Alice in Wonderland began as a tale spun by Dodgson, when on July 4, 1862, Dodgson and his friend Robinson Duckworth, fellow of Trinity, rowed the three Liddell children up the Thames from Oxford to Godstow. They picnicked on the bank, and returned to Christ Church late in the evening. The fairy-tale of Alice's Adventures Underground was told to the children during this occasion. Much of the story was based on a picnic a couple of weeks earlier when they had all been caught in the rain; for some reason, this inspired Dodgson to tell so much better a story than usual that both Duckworth and Alice noticed the difference, and Alice went so far as to plead Dodgson to write down the story.
Dodgson was able to write down the story and added to it several extra adventures that had been told on other occasions. He illustrated it with his own crude but distinctive drawings and gave the finished product to Alice Liddell, with no thought of hearing of it again. However the novelist Henry Kingsley, while visiting the deanery, chanced to have read it, and urged Mrs. Liddell to persuade the author to publish it. Dodgson, honestly surprised, consulted his friend George Macdonald, author of some of the best children's stories of the period, and the latter gave his approval.
Dodgson revised it for publication by cutting out the references to the previous picnic and added some additional stories to make up a volume of the desired length. At Duckworth's suggestion he got an introduction to John Tenniel, the Punch magazine cartoonist, whom he commissioned to make illustrations to his specifications. The book was published as Alice's Adventures in Wonderland in 1865. However, the first edition was withdrawn because of bad printing, and only about 21 copies survived - one of the rare books of the 19th century. The reprint was ready for publication by Christmas of the same year, though dated 1866.

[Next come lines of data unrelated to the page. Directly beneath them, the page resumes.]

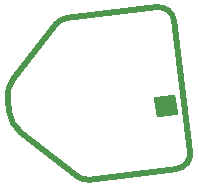
<source format=gbr>
*
G4_C Author: OrCAD GerbTool(tm) 8.1.1 Thu Jun 19 01:34:16 2003*
%LPD*%
%LNstifftop*%
%FSLAX34Y34*%
%MOIN*%
%AD*%
%AMD26R98*
20,1,0.027000,0.000000,-0.036000,0.000000,0.036000,98.100000*
%
%AMD26R97*
20,1,0.027000,0.000000,-0.036000,0.000000,0.036000,97.000000*
%
%ADD10C,0.010000*%
%ADD11C,0.020000*%
%ADD12D26R98*%
%ADD13D26R97*%
%ADD26R,0.027000X0.072000*%
G4_C OrCAD GerbTool Tool List *
G54D11*
G1X93239Y27090D2*
G75*
G3X92682Y27525I-496J-61D1*
G74*
G1X89637Y27151D1*
G75*
G3X89304Y26963I61J-496D1*
G74*
G1X90024Y21885D2*
G75*
G3X90392Y21783I308J395D1*
G74*
G1X93343Y22145D1*
G1X93778Y22703D2*
G1X93239Y27090D1*
G1X93343Y22145D2*
G75*
G3X93778Y22703I-61J496D1*
G74*
G1X90024Y21885D2*
G1X88126Y23368D1*
G75*
G2X87749Y24034I616J788D1*
G74*
G1X87700Y24434D1*
G1X87904Y25171D2*
G1X89304Y26963D1*
G1X87700Y24434D2*
G75*
G2X87904Y25171I993J122D1*
G74*
G54D13*
G1X92949Y24433D3*
G1X92973Y24235D3*
G1X92997Y24038D3*
M2*

</source>
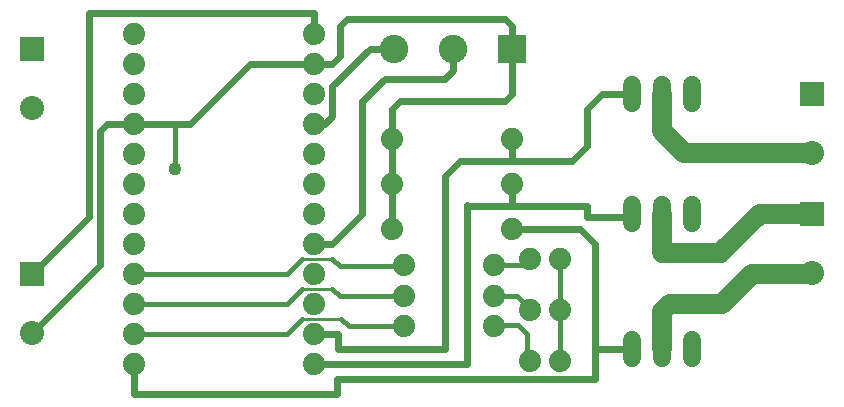
<source format=gtl>
G75*
%MOIN*%
%OFA0B0*%
%FSLAX25Y25*%
%IPPOS*%
%LPD*%
%AMOC8*
5,1,8,0,0,1.08239X$1,22.5*
%
%ADD10C,0.06000*%
%ADD11C,0.07400*%
%ADD12R,0.08000X0.08000*%
%ADD13C,0.08000*%
%ADD14R,0.09500X0.09500*%
%ADD15C,0.09500*%
%ADD16C,0.02400*%
%ADD17C,0.04362*%
%ADD18C,0.01600*%
%ADD19C,0.06600*%
%ADD20C,0.01000*%
D10*
X0216000Y0023260D02*
X0216000Y0029260D01*
X0226000Y0029260D02*
X0226000Y0023260D01*
X0236000Y0023260D02*
X0236000Y0029260D01*
X0236000Y0068260D02*
X0236000Y0074260D01*
X0226000Y0074260D02*
X0226000Y0068260D01*
X0216000Y0068260D02*
X0216000Y0074260D01*
X0216000Y0108260D02*
X0216000Y0114260D01*
X0226000Y0114260D02*
X0226000Y0108260D01*
X0236000Y0108260D02*
X0236000Y0114260D01*
D11*
X0176000Y0096260D03*
X0176000Y0081260D03*
X0176000Y0066260D03*
X0182000Y0056260D03*
X0192000Y0056260D03*
X0170000Y0054260D03*
X0170000Y0043760D03*
X0182000Y0039260D03*
X0192000Y0039260D03*
X0170000Y0033760D03*
X0182000Y0022260D03*
X0192000Y0022260D03*
X0140000Y0033760D03*
X0140000Y0043760D03*
X0140000Y0054260D03*
X0136000Y0066260D03*
X0110000Y0071260D03*
X0110000Y0081260D03*
X0110000Y0091260D03*
X0110000Y0101260D03*
X0110000Y0111260D03*
X0110000Y0121260D03*
X0110000Y0131260D03*
X0136000Y0096260D03*
X0136000Y0081260D03*
X0110000Y0061260D03*
X0110000Y0051260D03*
X0110000Y0041260D03*
X0110000Y0031260D03*
X0110000Y0021260D03*
X0050000Y0021260D03*
X0050000Y0031260D03*
X0050000Y0041260D03*
X0050000Y0051260D03*
X0050000Y0061260D03*
X0050000Y0071260D03*
X0050000Y0081260D03*
X0050000Y0091260D03*
X0050000Y0101260D03*
X0050000Y0111260D03*
X0050000Y0121260D03*
X0050000Y0131260D03*
D12*
X0016000Y0126260D03*
X0016000Y0051260D03*
X0276000Y0071260D03*
X0276000Y0111260D03*
D13*
X0276000Y0091575D03*
X0276000Y0051575D03*
X0016000Y0031575D03*
X0016000Y0106575D03*
D14*
X0176000Y0126260D03*
D15*
X0156315Y0126260D03*
X0136630Y0126260D03*
D16*
X0117500Y0011260D02*
X0050000Y0011260D01*
X0050000Y0021260D01*
X0038500Y0054075D02*
X0016000Y0031575D01*
X0016000Y0051260D02*
X0035000Y0070260D01*
X0035000Y0138260D01*
X0110000Y0138260D01*
X0110000Y0131260D01*
X0118500Y0133760D02*
X0118500Y0123760D01*
X0116000Y0121260D01*
X0110000Y0121260D01*
X0088500Y0121260D01*
X0068500Y0101260D01*
X0063500Y0101260D01*
X0050000Y0101260D01*
X0041000Y0101260D01*
X0038500Y0098760D01*
X0038500Y0054075D01*
X0110000Y0061260D02*
X0116000Y0061260D01*
X0126000Y0071260D01*
X0126000Y0108760D01*
X0133500Y0116260D01*
X0153500Y0116260D01*
X0156315Y0119075D01*
X0156315Y0126260D01*
X0176000Y0126260D02*
X0176000Y0111260D01*
X0173500Y0108760D01*
X0138500Y0108760D01*
X0136000Y0106260D01*
X0136000Y0096260D01*
X0136000Y0081260D01*
X0136000Y0066260D01*
X0161000Y0073760D02*
X0161000Y0074260D01*
X0161000Y0073760D02*
X0176000Y0073760D01*
X0176000Y0081260D01*
X0176000Y0073760D02*
X0201000Y0073760D01*
X0201000Y0070260D01*
X0215000Y0070260D01*
X0216000Y0071260D01*
X0203500Y0061260D02*
X0198500Y0066260D01*
X0176000Y0066260D01*
X0161000Y0073760D02*
X0161000Y0021260D01*
X0110000Y0021260D01*
X0117500Y0016260D02*
X0203500Y0016260D01*
X0203500Y0026260D01*
X0203500Y0061260D01*
X0196000Y0088760D02*
X0176000Y0088760D01*
X0176000Y0096260D01*
X0176000Y0088760D02*
X0158500Y0088760D01*
X0153500Y0083760D01*
X0153500Y0026260D01*
X0118000Y0026260D01*
X0118000Y0031260D01*
X0110000Y0031260D01*
X0117500Y0016260D02*
X0117500Y0011260D01*
X0203500Y0026260D02*
X0216000Y0026260D01*
X0196000Y0088760D02*
X0201000Y0093760D01*
X0201000Y0106260D01*
X0206000Y0111260D01*
X0216000Y0111260D01*
X0176000Y0126260D02*
X0176000Y0133760D01*
X0173500Y0136260D01*
X0121000Y0136260D01*
X0118500Y0133760D01*
X0128500Y0126260D02*
X0116000Y0113760D01*
X0116000Y0103760D01*
X0113500Y0101260D01*
X0110000Y0101260D01*
X0128500Y0126260D02*
X0136630Y0126260D01*
D17*
X0063500Y0086260D03*
D18*
X0063500Y0101260D01*
X0106000Y0056260D02*
X0101000Y0051260D01*
X0050000Y0051260D01*
X0050000Y0041260D02*
X0101000Y0041260D01*
X0106000Y0046260D01*
X0116000Y0046260D02*
X0118500Y0043760D01*
X0140000Y0043760D01*
X0140000Y0033760D02*
X0121500Y0033760D01*
X0119000Y0036260D01*
X0106000Y0036260D02*
X0101000Y0031260D01*
X0050000Y0031260D01*
X0116000Y0056260D02*
X0118500Y0053760D01*
X0139500Y0053760D01*
X0140000Y0054260D01*
X0170000Y0054260D02*
X0180000Y0054260D01*
X0182000Y0056260D01*
X0192000Y0056260D02*
X0192000Y0039260D01*
X0192000Y0022260D01*
X0182000Y0022260D02*
X0181000Y0023260D01*
X0181000Y0031260D01*
X0178000Y0034260D01*
X0170500Y0034260D01*
X0170000Y0033760D01*
X0177500Y0043760D02*
X0182000Y0039260D01*
X0177500Y0043760D02*
X0170000Y0043760D01*
X0245500Y0058260D02*
X0246000Y0058760D01*
D19*
X0258500Y0071260D01*
X0276000Y0071260D01*
X0245500Y0058260D02*
X0226000Y0058260D01*
X0226000Y0071260D01*
X0233185Y0091575D02*
X0226000Y0098760D01*
X0226000Y0111260D01*
X0233185Y0091575D02*
X0276000Y0091575D01*
X0276000Y0051575D02*
X0275685Y0051260D01*
X0256000Y0051260D01*
X0246000Y0041260D01*
X0228500Y0041260D01*
X0226000Y0038760D01*
X0226000Y0026260D01*
D20*
X0119000Y0036260D02*
X0106000Y0036260D01*
X0106000Y0046260D02*
X0116000Y0046260D01*
X0116000Y0056260D02*
X0106000Y0056260D01*
M02*

</source>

The book was a success, and by the following year Dodgson was already considering a sequel to it. The result was Through the Looking-Glass and What Alice Found There (dated 1872; actually published December 1871), a work as good as, or better than, its predecessor. Indeed, by his death, Alice (taking the two volumes together) had become the most popular children's book in England. By his centenary in 1932 it was one of the most popular and perhaps the most famous children's book in the world.
However, before the two Alices, Dodgson had, in fact, published a number of humorous items in verse and prose and a few inferior serious poems. The earliest appeared anonymously, but in March 1856 a poem called "Solitude" was published using the pseudonym Lewis Carroll. This pseudonym was derived by taking his own names Charles Lutwidge, translating them into Latin as "Carolus Ludovicus", then reversing and retranslating them into English. This name was used later for all his works as an author and poet.
Later in life, Dodgson attempted a return to the Alice vein but only produced Sylvie and Bruno (1889) and its second volume, Sylvie and Bruno Concluded (1893), both regarded as failures by critics, though the two novels taken together are a study of the man.
His poems and verses were collected in 1869 as Phantasmagoria and Other Poems and later (with additions) as Rhyme? and Reason? (1883) and Three Sunsets and Other Poems (published posthumously, 1898).
Dodgson is also remembered as a fine photographer of children and of adults as well. Portraits of the actress Ellen Terry, the poet Alfred, Lord Tennyson, the poet-painter Dante Gabriel Rossetti, and many others have survived and have been often reproduced. In fact, Ellen Terry was one of many child friends of Dodgson. However, in 1880 Dodgson abandoned his hobby altogether, feeling that it was taking up too much time that might be better spent.